Satur-ruptus

The past week has been incredibly busy with work away from the shop. I’ve been organizing a conference and running around trying to figure out how to channel a whole lot of powerful people with opposing agendas into a productive dialogue while not ticking anyone off, and between one thing and another, let’s just say I was REALLY looking forward to getting my head down Saturday and puttering amongst the bookshelves.

Books may have personalities and after-the-shop-closes lives, but they tend to enjoy revealing truth rather than obfuscating it. A leisurely Saturday morning coffee, followed by stacking and straightening and stocking and shelving, and for dessert, some serious contemplation of how to divide Finance, Gender Studies and the –ologies into Self-help/Career and Everything Else…ah, bliss.
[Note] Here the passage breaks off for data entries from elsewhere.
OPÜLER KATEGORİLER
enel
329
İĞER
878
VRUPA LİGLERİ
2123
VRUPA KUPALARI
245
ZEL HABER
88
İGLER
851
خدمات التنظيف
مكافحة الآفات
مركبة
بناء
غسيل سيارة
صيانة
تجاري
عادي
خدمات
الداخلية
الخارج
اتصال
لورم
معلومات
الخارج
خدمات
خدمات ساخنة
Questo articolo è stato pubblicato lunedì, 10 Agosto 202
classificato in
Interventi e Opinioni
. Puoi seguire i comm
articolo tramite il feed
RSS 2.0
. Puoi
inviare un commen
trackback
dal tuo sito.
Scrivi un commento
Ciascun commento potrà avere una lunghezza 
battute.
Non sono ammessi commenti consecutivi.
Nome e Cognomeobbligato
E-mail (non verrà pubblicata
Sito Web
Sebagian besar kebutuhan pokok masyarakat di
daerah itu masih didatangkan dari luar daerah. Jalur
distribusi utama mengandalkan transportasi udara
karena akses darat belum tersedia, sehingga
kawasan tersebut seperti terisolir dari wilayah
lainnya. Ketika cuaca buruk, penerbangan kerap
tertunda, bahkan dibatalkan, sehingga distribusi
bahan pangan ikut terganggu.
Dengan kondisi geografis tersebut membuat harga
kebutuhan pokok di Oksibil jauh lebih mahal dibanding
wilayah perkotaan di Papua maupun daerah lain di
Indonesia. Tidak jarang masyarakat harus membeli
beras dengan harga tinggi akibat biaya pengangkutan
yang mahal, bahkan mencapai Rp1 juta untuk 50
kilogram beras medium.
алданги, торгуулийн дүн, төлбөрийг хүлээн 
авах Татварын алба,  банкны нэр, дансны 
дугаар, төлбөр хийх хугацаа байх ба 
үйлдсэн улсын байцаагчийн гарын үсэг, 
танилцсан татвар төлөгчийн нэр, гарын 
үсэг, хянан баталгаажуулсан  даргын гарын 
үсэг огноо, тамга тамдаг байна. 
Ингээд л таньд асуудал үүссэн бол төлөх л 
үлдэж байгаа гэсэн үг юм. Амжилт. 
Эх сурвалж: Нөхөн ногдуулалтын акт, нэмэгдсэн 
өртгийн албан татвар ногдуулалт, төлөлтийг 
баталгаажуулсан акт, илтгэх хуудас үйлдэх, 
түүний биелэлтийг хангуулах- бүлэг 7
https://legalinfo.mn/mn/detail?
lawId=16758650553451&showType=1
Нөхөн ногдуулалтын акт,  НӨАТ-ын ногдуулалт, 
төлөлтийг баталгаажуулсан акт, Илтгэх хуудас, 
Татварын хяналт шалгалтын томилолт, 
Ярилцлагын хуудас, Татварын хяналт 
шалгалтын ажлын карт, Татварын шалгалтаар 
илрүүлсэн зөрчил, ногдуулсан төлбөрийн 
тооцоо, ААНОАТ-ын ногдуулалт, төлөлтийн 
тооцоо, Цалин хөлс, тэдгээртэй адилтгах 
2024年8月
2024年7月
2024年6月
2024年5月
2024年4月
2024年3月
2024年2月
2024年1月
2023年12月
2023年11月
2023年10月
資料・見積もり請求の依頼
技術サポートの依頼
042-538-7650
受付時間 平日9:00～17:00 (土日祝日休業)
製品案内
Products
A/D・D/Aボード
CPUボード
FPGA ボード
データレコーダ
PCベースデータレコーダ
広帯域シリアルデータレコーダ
When I got home and told Jack of my heart’s desire, a funny look crossed his face. “Well, you’ll have plenty of fodder to work with,” he said. “We got in a few donations while you were away.”

books in shopbooks on porchTo paraphrase Scotland’s national bard, the best-laid plans of mice and board directors and bookslingers gang aft agley (go skittering sideways). Put another way, be careful what you wish for. Inner peace,  here I come.

His White, Square Heart

My 71-year-old husband built me a downstairs office. From a musty dugout basement lined with concrete he created white walls and a safe ceiling (no asbestos) plus a floor made of durable earth-friendly wood and windows that let in all the light a basement can get. He used bright-white materials so the light would be stronger.

He left the central wall’s original brickwork, even though he didn’t like it much, because he knows I think brickwork is cool and funky. He removed all the spiders he found because he has seen me run, shrieking in terror, from Daddy Long Legs.

It took him three months and something well above a thousand dollars, and he did it all himself—except when he had to determine which wires were live, which dead, running over the copper water pipes. For that he called in our friend X, a covert plumber here in town masquerading as a mine safety engineer. (X must not be outed; there aren’t many plumbers around here and his golf weekends would be crushed.)

Jack sealed cracks and underpinned flooring and shaved off door edges and cut special angles to cover protruding pipes. My husband did all that for me, because he wanted me to have a cozy space that I could call my own. Upstairs on the second floor, our private home is full of mind-grabbing, endless chores, while the bookstore is replete with people and noise and sales and inventory–not that we don’t like those things. They are the heartbeat of the bookstore.

But downstairs, with a comfy chair from a thrift store and a mantelpiece donated by a friend and an electric fire Jack hunted down on clearance, there’s a different kind of heartbeat. A quiet one. A steady one. An enduring one.

Jack said, out of the blue the other day as we doctored our respective morning coffees, “I built that space for you as comfortably and as carefully as I could, so you would have it forever.”

“I know,” I said, and kissed him on the cheek.

There are things couples don’t say, and then there are things couples don’t use words to say. When I sit downstairs in the white space that my husband’s hands created for me, I know, and he knows I know, that I’m sitting inside his heart. Cozy and warm, underpinning everything, letting the light in.